● Objective 1: Repeat the passage on the Silverleaf merger word for word.

** start Passage **

After adjournment of the meeting of our Board of Directors, representatives of Andrews Kurth telephoned SRZ to inform them that our Board of Directors had accepted the Cerberus offer and approved the merger agreement and the transactions contemplated thereby and the Mead voting agreement. The merger agreement, the voting agreement, the equity commitment letter and the limited guarantee were executed on February 3, 2011. The Company announced the transaction in a press release issued on February 3, 2011.

Reasons for the Merger

The Board believes that the merger agreement and the transactions contemplated thereby, including the merger, are advisable and in the best interests of Silverleaf and its shareholders. Accordingly, the Board (a) has approved the merger agreement and the transactions contemplated thereby, (b) has determined to submit the merger and the merger agreement to our shareholders for approval, and (c) recommends that Silverleaf’s shareholders vote FOR the adoption and approval of the merger agreement and FOR the approval to adjourn the special meeting, if necessary or appropriate, to solicit additional proxies.

As described above under “Background of the Merger,” in evaluating the merger agreement and the transactions contemplated thereby, the Board consulted with Silverleaf’s management and the Board’s legal and financial advisors and, in reaching the decision to approve the merger and the merger agreement, the Board discussed and considered a variety of factors weighing positively in favor of the merger, including, but not limited to, the following:

 

   

Premium to Market Price . The Board’s consideration of the current and historical market prices of Silverleaf common stock and the fact that the cash consideration of $2.50 for each share of Silverleaf common stock represented an approximate 72% premium over the closing price of the Silverleaf common stock on February 2, 2011, the fact that Silverleaf’s common stock traded as low as $0.71 within the twelve months ended February 2, 2011, and the fact that the cash consideration of $2.50 per share represented an approximate 252% premium over such price.

** end Passage **

● Objective 2: Reproduce every line of the listing below without any changes.

** start Task data **

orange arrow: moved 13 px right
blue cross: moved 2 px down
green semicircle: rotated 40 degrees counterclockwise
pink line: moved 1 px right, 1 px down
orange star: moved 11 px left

** end Task data **

● Correct result 1:
After adjournment of the meeting of our Board of Directors, representatives of Andrews Kurth telephoned SRZ to inform them that our Board of Directors had accepted the Cerberus offer and approved the merger agreement and the transactions contemplated thereby and the Mead voting agreement. The merger agreement, the voting agreement, the equity commitment letter and the limited guarantee were executed on February 3, 2011. The Company announced the transaction in a press release issued on February 3, 2011.

Reasons for the Merger

The Board believes that the merger agreement and the transactions contemplated thereby, including the merger, are advisable and in the best interests of Silverleaf and its shareholders. Accordingly, the Board (a) has approved the merger agreement and the transactions contemplated thereby, (b) has determined to submit the merger and the merger agreement to our shareholders for approval, and (c) recommends that Silverleaf’s shareholders vote FOR the adoption and approval of the merger agreement and FOR the approval to adjourn the special meeting, if necessary or appropriate, to solicit additional proxies.

As described above under “Background of the Merger,” in evaluating the merger agreement and the transactions contemplated thereby, the Board consulted with Silverleaf’s management and the Board’s legal and financial advisors and, in reaching the decision to approve the merger and the merger agreement, the Board discussed and considered a variety of factors weighing positively in favor of the merger, including, but not limited to, the following:

 

   

Premium to Market Price . The Board’s consideration of the current and historical market prices of Silverleaf common stock and the fact that the cash consideration of $2.50 for each share of Silverleaf common stock represented an approximate 72% premium over the closing price of the Silverleaf common stock on February 2, 2011, the fact that Silverleaf’s common stock traded as low as $0.71 within the twelve months ended February 2, 2011, and the fact that the cash consideration of $2.50 per share represented an approximate 252% premium over such price.

● Correct result 2:
orange arrow: moved 13 px right
blue cross: moved 2 px down
green semicircle: rotated 40 degrees counterclockwise
pink line: moved 1 px right, 1 px down
orange star: moved 11 px left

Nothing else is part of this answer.